Si Biden «veut réellement gagner la sympathie du public, il tendra un rapport écrit au patron de la Chambre des représentants puis il se tournera vers les caméras et dira : “Américains, allez donc profiter de votre soirée”», estime le journal.
Cinq moments marquants des discours sur l’état de l’Union
Le discours sur l’état de l’Union, passage obligé chaque année pour les présidents américains devant le Congrès, est une pièce de théâtre réglée comme du papier à musique et jouée devant une audience nationale.
Mais cela n’empêche pas quelques surprises. Voici cinq moments marquants des discours passés, avant celui de Joe Biden mardi.
«Pas bon»
Pour cette grand-messe annuelle, les présidents américains veulent généralement émettre des ondes positives. Joe Biden a ainsi répété à l’envi en 2022 : «l’état de l’Union est fort, car vous, le peuple américain, êtes forts».
En 1975 cependant, le président Gerald Ford n’avait pas vraiment la tête aux célébrations. Locataire de la Maison-Blanche depuis seulement quelques mois après la démission en disgrâce de Richard Nixon, Gerald Ford avait concédé d’un air morne : «l’état de l’Union n’est pas bon».
Lors de l’élection de 1976, après seulement deux ans à la présidence, les électeurs lui préféreront le démocrate Jimmy Carter.
Sieste suprême
Les discours sur l’état de l’Union ne sont parfois pas aussi fascinants que pourrait l’espérer le président orateur.
En 2015, la juge à la Cour suprême Ruth Bader Ginsburg a ainsi été aperçue assoupie dans l’hémicycle durant le discours de Barack Obama.
Son excuse? «Nous n’étions pas - moi tout du moins - 100 % sobres», avait expliqué plus tard la juge progressiste, âgée à l’époque de 81 ans.
Téléréalité
Donald Trump a souvent été accusé de vouloir tout transformer en émission de téléréalité.
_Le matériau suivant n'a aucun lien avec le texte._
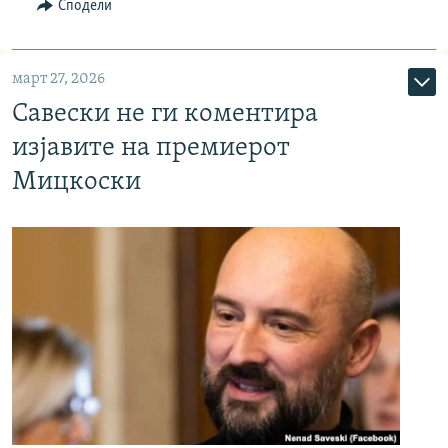
Сподели
март 27, 2026
Савески не ги коментира
изјавите на премиерот
Мицкоски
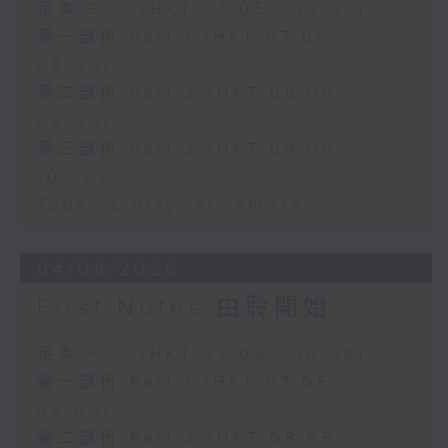
足本 Full (HKT 07:05 - 10:00)
第一部份 Part 1 (HKT 07:05 -
08:00)
第二部份 Part 2 (HKT 08:05 -
09:00)
第三部份 Part 3 (HKT 09:05 -
10:00)
Today's Playlist: Amore
04/08/2026
First Notes 由聆開始
足本 Full (HKT 07:05 - 10:00)
第一部份 Part 1 (HKT 07:05 -
08:00)
第二部份 Part 2 (HKT 08:05 -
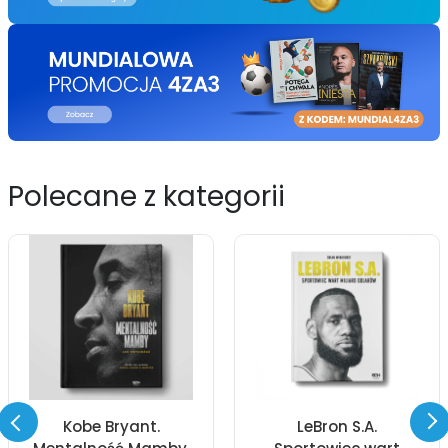
Polecane z kategorii
Kobe Bryant.
LeBron S.A.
Et son dernier discours sur l’état de l’Union, en 2020, n’y a pas échappé.
Le républicain a interrompu son allocution pour laisser place à une surprise : les retrouvailles en direct à la télévision entre un soldat américain de retour d’Afghanistan et sa famille, en tribunes - un événement couramment télévisé aux États-Unis, mais généralement réservé aux entractes de rencontres sportives professionnelles.
Déchirant
La même année, le «showman» Donald Trump s’est fait voler la vedette par une grande rivale politique : Nancy Pelosi.
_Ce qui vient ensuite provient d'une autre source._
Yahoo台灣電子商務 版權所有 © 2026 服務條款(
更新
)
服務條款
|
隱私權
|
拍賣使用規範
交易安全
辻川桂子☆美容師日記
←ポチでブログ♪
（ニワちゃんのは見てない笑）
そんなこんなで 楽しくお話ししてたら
La démocrate avait, dans un geste spectaculaire, déchiré sa version imprimée du discours du président.
Auparavant, Donald Trump s’était permis de son côté une entorse au protocole en refusant de serrer la main de la «speaker» Pelosi avant le discours.
Plus tard, l’élue de Californie avait déclaré dans un tweet avoir déchiré ce qui n’était qu’un «manifeste de contre-vérités».
Audimat
Aujourd’hui, le discours sur l’état de l’Union représente une chance pour le président de s’adresser au peuple américain, qui se retrouve souvent en masse devant sa télévision.
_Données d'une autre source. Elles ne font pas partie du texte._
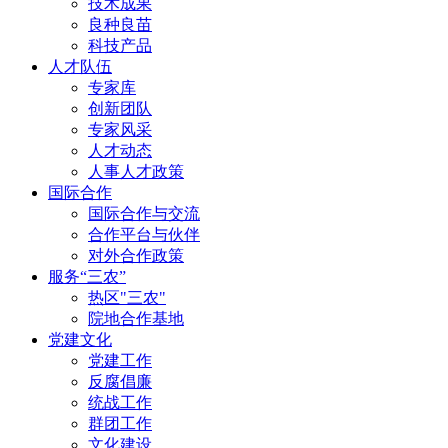
技术成果
良种良苗
科技产品
人才队伍
专家库
创新团队
专家风采
人才动态
人事人才政策
国际合作
国际合作与交流
合作平台与伙伴
对外合作政策
服务“三农”
热区"三农"
院地合作基地
党建文化
党建工作
反腐倡廉
统战工作
群团工作
文化建设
En 2022, Joe Biden avait attiré quelque 38 millions de téléspectateurs. Mais le record revient à Bill Clinton, avec 67 millions d’Américains devant leur poste en 1993.
Le premier discours sur l’état de l’Union télévisé a été diffusé en 1947 par Harry Truman, à une époque où bien peu d’Américains possédaient la petite lucarne.